Nino
Dans trois jours, Nino devra affronter une grande épreuve. D’ici là, les médecins lui ont confié deux missions. Deux impératifs qui vont mener le jeune homme à travers Paris, le pousser à refaire corps avec les autres et avec lui-même.

Entretient avec la réalisatrice, Pauline Loquès :
Comment sont nés Nino et la constellation de personnages qui l’entoure ?
Au moment où j’ai rencontré Sandra, ma famille était confrontée à la maladie d’un de nos proches atteint d’un cancer très agressif et qui en est mort à l’âge de trente-sept ans. Il s’appelait Romain et le film lui est dédié. J’étais terrassée par une grande tristesse et un sentiment d’injustice profond. Je me suis mise à écrire, pour retrouver l’espoir.
Le personnage de Nino est arrivé par hasard dans mon esprit, un peu comme une rencontre au coin d’une rue. Comme si j’avais croisé ce jeune homme aux vêtements larges, au phrasé hésitant, sur qui la maladie s’abat. Il m’a montré le chemin de ce qu’il allait vivre. J’ai écrit au fil de l’eau, en suivant son errance de manière très instinctive.
Votre histoire est en prise directe avec une génération sensibilisée au papillomavirus et à son dépistage. Pourquoi avoir choisi le cancer de la gorge et comment vous êtes-vous documentée ?
Je voulais choisir un cancer qui touche les jeunes et dont on peut guérir, car il m’importait de sauver mon personnage. J’étais fâchée contre la maladie, il me fallait réinventer l’histoire, réparer ce qu’elle m’avait enlevé de manière symbolique.
Je voulais aussi m’interroger sur les bénéfices d’un pareil traumatisme et voir si Nino pouvait en tirer profit dans son existence, s’il pouvait cheminer vers plus de lumière. J’ai fait des recherches sur la maladie, les protocoles, rencontré des spécialistes, des oncologues, des malades, des accompagnants, et j’ai pu dresser le constat que, même si c’est une épreuve, les chances de s’en sortir sont grandes.
Quels étaient vos partis pris de réalisation ?
Je ne voulais pas d’une mise en scène entièrement naturaliste tournée caméra à l’épaule. Il fallait trouver une manière d’être à la fois très près et très loin de Nino pour faire sentir qu’il n’était pas seul dans cette ville. Il lui arrive un événement, mais, vu de loin, c’est une histoire parmi tant d’autres.

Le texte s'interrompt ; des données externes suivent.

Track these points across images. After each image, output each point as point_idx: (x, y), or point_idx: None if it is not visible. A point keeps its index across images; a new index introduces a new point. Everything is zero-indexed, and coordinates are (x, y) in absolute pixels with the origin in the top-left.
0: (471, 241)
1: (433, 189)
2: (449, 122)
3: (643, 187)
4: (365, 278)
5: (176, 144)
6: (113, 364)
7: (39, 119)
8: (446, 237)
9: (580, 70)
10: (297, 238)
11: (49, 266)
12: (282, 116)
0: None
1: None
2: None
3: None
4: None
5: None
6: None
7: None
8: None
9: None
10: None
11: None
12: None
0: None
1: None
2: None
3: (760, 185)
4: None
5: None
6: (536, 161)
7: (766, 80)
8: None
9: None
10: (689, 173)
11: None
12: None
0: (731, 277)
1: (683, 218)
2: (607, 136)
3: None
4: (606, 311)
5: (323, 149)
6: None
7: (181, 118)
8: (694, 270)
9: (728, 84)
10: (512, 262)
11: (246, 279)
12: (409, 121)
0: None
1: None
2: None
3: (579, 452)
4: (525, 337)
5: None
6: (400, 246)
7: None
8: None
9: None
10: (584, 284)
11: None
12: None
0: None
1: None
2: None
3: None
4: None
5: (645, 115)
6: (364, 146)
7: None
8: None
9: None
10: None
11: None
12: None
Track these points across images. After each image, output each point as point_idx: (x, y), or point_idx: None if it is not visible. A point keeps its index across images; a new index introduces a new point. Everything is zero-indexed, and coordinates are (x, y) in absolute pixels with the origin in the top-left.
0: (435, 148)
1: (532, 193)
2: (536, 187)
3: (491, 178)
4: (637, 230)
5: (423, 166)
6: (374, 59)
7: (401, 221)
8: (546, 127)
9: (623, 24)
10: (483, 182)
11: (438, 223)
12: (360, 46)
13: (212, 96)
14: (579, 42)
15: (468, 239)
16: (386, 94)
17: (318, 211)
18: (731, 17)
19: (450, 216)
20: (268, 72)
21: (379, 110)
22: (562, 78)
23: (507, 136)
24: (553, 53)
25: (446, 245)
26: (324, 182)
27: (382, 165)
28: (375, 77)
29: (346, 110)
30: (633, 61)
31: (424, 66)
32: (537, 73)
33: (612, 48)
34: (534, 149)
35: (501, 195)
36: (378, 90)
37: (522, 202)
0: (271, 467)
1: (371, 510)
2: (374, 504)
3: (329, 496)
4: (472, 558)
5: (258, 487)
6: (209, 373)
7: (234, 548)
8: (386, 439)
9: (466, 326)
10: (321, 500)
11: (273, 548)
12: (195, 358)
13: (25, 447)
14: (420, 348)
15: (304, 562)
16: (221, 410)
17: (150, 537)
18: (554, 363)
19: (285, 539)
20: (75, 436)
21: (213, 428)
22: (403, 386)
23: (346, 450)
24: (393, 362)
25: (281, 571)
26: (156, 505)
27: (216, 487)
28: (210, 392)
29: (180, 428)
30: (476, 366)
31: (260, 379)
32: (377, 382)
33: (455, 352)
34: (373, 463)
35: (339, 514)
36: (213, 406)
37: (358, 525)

Cela a guidé le reste de la mise en scène : nous nous demandions toujours si nous étions avec lui seul ou avec lui et les autres. Le film est une errance, il s’agissait donc d’estimer si Nino ressentait quelque chose ou non selon les situations, pour trouver cette distance. Nous avons travaillé ainsi de manière instinctive avec ma cheffe-opératrice Lucie Baudinaud, sans peur de mélanger les genres.
Prix de la Révélation, 64e semaine de la crtique. 3,9 étoiles sur Allociné.